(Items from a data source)
————————
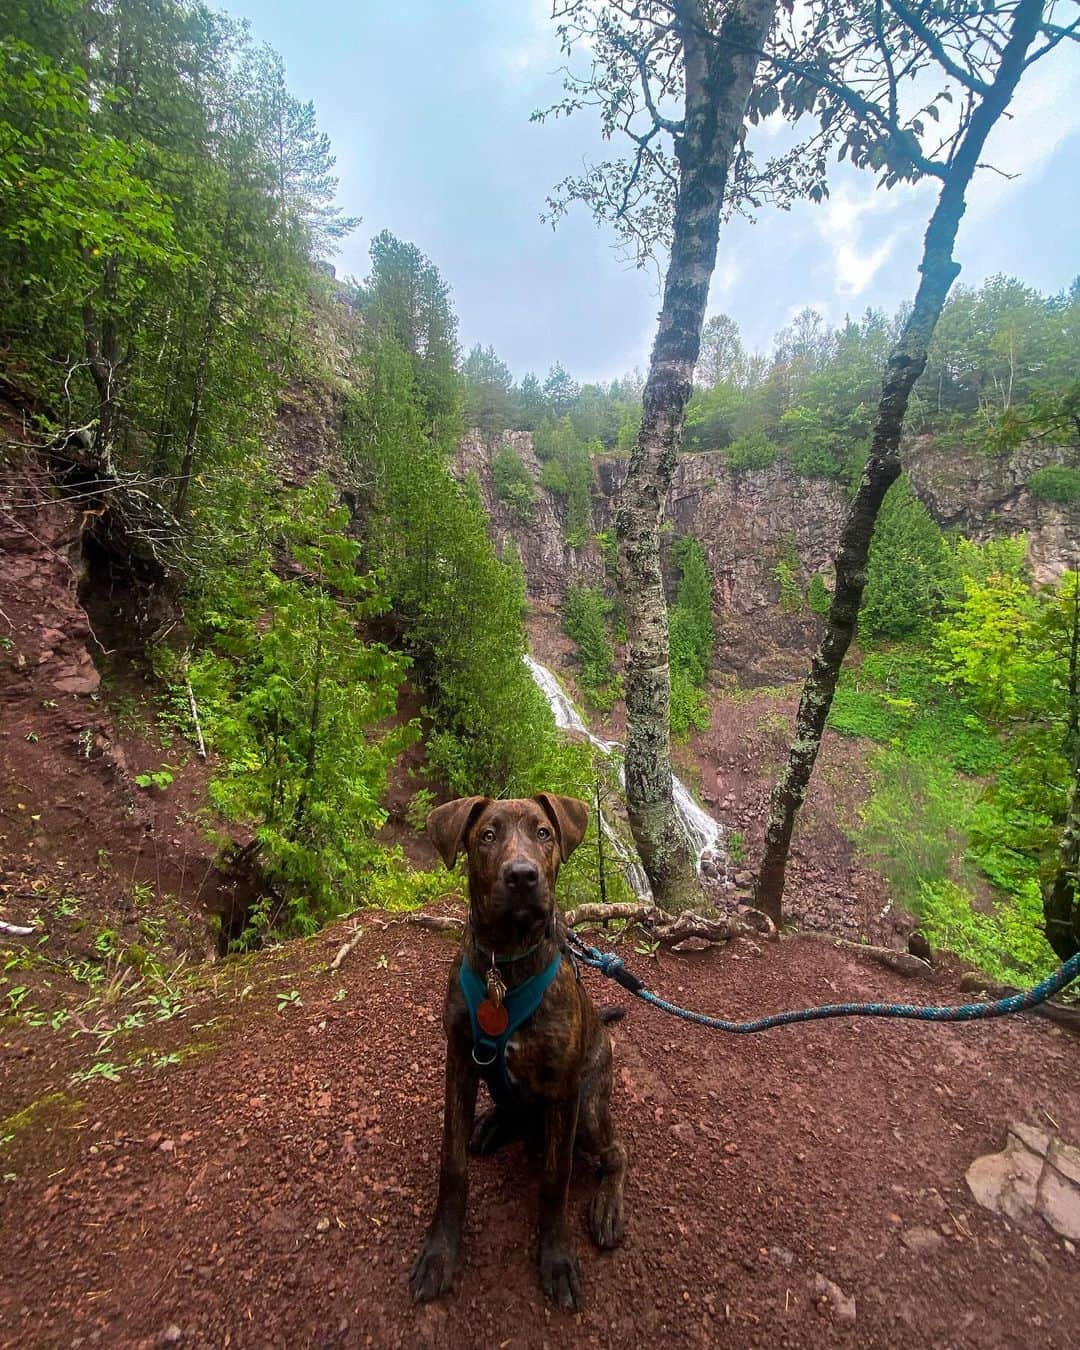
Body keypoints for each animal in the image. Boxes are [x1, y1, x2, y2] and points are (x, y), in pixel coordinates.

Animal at [413, 788, 631, 1306]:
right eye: (487, 836)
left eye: (544, 833)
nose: (522, 876)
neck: (506, 965)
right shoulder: (459, 1062)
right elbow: (453, 1167)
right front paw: (440, 1253)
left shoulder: (565, 1092)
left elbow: (556, 1179)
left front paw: (557, 1259)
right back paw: (495, 1123)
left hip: (589, 1111)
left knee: (616, 1153)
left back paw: (608, 1206)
————————
Assignment: Repeat only the lines between the start of the data and the line with "left elbow: (556, 1179)", including those two lines, and skip the pictures.

Task solution:
Body keypoints for each animal in the image. Boxes are [x1, y1, x2, y2] and points are (x, y), in pixel coordinates.

Animal at [413, 788, 631, 1306]:
right eye: (487, 836)
left eye: (544, 833)
nose: (522, 876)
neck: (506, 965)
right shoulder: (459, 1062)
right elbow: (453, 1167)
right front paw: (440, 1253)
left shoulder: (565, 1092)
left elbow: (556, 1179)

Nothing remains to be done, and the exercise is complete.